Malcolm’s voice was clear. He was projecting to the dog.
‘Someone caught embezzling funds is never able to work in the financial industry again.’
He reached for the couple’s loaf of bread.
‘Having a criminal record bars you from any position of responsibility or role that requires regulatory sanction.’
The woman hung onto her Kingsmill. Malcolm waited, leaning one elbow on the counter.
‘In addition, regulators have a high standard of permissible conduct that extends far beyond being found guilty of such charges. They perform background checks and investigate people very conscientiously.’
He extended his hand to the couple again and it was obvious she didn’t want to release even the food she hadn’t bought to someone confessing a criminal past.
‘Luckily, they are not so discriminating at You Go Mart.’ He wrestled the bread from the woman, beamed its price into the cash register and finished his oration with ‘That’s £1.25’, holding out his hand for the change.
‘For a bloody loaf of bread,’ her husband muttered. ‘Talk about embezzling, we’re being embezzled.’

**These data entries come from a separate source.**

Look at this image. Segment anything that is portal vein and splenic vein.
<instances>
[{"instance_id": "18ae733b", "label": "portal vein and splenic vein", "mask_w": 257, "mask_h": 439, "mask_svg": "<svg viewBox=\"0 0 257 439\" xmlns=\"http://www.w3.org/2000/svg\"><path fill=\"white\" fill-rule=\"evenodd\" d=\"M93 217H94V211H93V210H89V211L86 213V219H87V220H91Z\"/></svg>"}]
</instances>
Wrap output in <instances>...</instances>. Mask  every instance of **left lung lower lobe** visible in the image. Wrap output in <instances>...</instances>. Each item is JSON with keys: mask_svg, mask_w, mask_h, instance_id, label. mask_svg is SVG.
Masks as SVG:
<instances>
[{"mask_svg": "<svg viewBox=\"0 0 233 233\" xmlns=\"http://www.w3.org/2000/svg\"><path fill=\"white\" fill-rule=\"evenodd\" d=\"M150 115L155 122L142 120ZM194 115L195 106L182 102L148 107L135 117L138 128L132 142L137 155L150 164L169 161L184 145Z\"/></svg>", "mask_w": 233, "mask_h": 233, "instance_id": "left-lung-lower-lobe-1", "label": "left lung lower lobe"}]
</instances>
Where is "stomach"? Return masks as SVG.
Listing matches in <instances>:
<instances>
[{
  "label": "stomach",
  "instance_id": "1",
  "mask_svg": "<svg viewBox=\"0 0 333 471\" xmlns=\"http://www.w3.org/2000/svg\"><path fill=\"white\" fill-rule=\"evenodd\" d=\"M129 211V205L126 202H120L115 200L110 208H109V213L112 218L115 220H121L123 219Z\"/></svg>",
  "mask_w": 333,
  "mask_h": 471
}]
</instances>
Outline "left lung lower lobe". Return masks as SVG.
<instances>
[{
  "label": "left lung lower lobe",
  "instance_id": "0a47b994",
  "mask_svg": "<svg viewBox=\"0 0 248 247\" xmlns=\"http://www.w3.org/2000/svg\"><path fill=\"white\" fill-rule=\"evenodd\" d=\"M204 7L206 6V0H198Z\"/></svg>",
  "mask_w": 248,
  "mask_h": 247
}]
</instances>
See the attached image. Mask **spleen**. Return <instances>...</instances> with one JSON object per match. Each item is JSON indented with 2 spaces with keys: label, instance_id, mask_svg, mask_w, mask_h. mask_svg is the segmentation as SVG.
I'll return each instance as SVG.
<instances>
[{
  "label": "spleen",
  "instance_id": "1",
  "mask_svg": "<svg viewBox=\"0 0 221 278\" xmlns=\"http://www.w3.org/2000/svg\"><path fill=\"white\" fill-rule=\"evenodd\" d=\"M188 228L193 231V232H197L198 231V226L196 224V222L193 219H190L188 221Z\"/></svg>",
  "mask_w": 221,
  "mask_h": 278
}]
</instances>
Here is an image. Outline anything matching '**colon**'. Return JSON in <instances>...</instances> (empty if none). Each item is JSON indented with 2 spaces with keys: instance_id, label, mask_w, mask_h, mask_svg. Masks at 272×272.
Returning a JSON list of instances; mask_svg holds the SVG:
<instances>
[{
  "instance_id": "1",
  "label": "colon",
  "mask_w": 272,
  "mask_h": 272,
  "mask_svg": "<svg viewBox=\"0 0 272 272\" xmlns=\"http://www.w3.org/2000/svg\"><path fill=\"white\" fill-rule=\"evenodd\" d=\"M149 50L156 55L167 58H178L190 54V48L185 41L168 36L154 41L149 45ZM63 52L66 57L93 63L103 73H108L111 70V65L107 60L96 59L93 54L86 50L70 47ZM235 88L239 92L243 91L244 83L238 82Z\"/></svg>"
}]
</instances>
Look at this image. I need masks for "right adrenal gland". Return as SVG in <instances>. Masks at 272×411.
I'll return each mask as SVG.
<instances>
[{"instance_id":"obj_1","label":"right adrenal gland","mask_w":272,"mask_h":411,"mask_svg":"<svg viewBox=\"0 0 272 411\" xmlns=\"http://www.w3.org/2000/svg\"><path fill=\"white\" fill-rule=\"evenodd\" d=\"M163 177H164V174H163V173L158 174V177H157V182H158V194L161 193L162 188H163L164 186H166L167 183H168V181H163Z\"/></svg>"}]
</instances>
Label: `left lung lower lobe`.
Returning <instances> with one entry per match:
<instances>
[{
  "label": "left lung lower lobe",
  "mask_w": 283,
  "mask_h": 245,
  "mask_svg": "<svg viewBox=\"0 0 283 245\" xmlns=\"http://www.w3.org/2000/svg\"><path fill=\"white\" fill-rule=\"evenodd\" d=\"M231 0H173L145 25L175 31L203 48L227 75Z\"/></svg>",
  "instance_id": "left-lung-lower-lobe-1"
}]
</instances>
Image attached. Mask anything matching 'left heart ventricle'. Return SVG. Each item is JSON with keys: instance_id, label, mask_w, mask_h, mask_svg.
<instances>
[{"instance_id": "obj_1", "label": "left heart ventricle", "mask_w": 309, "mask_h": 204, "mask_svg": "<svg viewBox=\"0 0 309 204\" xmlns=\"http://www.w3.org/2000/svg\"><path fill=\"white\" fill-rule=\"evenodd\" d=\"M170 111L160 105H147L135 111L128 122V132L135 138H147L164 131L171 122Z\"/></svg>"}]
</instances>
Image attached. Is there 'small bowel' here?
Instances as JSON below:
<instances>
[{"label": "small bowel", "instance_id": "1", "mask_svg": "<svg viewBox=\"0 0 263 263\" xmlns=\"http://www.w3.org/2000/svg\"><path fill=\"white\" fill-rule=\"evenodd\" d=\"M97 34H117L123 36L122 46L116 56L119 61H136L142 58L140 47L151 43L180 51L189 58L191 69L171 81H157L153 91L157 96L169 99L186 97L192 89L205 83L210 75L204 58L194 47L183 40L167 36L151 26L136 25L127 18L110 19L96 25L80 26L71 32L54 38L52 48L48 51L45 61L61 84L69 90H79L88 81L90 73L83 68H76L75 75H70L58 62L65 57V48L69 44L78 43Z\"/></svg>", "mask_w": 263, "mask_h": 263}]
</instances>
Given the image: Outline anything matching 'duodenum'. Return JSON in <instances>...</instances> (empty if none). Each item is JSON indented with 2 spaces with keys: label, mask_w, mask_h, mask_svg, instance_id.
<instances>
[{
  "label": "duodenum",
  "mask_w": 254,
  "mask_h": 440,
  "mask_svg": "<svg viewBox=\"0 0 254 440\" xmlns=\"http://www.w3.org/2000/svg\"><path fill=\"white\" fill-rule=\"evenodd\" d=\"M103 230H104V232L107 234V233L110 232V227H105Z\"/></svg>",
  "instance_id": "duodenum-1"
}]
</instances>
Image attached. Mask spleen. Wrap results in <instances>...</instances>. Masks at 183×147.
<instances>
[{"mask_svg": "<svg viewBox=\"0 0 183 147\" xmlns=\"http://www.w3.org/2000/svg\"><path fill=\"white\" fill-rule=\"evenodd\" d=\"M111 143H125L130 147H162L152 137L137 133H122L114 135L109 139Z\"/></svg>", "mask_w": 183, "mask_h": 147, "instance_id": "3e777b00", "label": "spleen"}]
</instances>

Malcolm took the money and handed the bread to the couple who seemed rooted to the spot, watching him as though he were a good episode of reality television. He asked ‘Is there anything else you want to know?’
There were a thousand things I wanted to know. How long had he been doing this? Had he never gone to the bank when I had thought he was leaving every morning to go to the bank for the past two years? Was this enough to support him in his new way of life? Had he started gambling again?
Instead I said ‘Do you have the Radio Times?’ he said ‘No’ and I left the shop.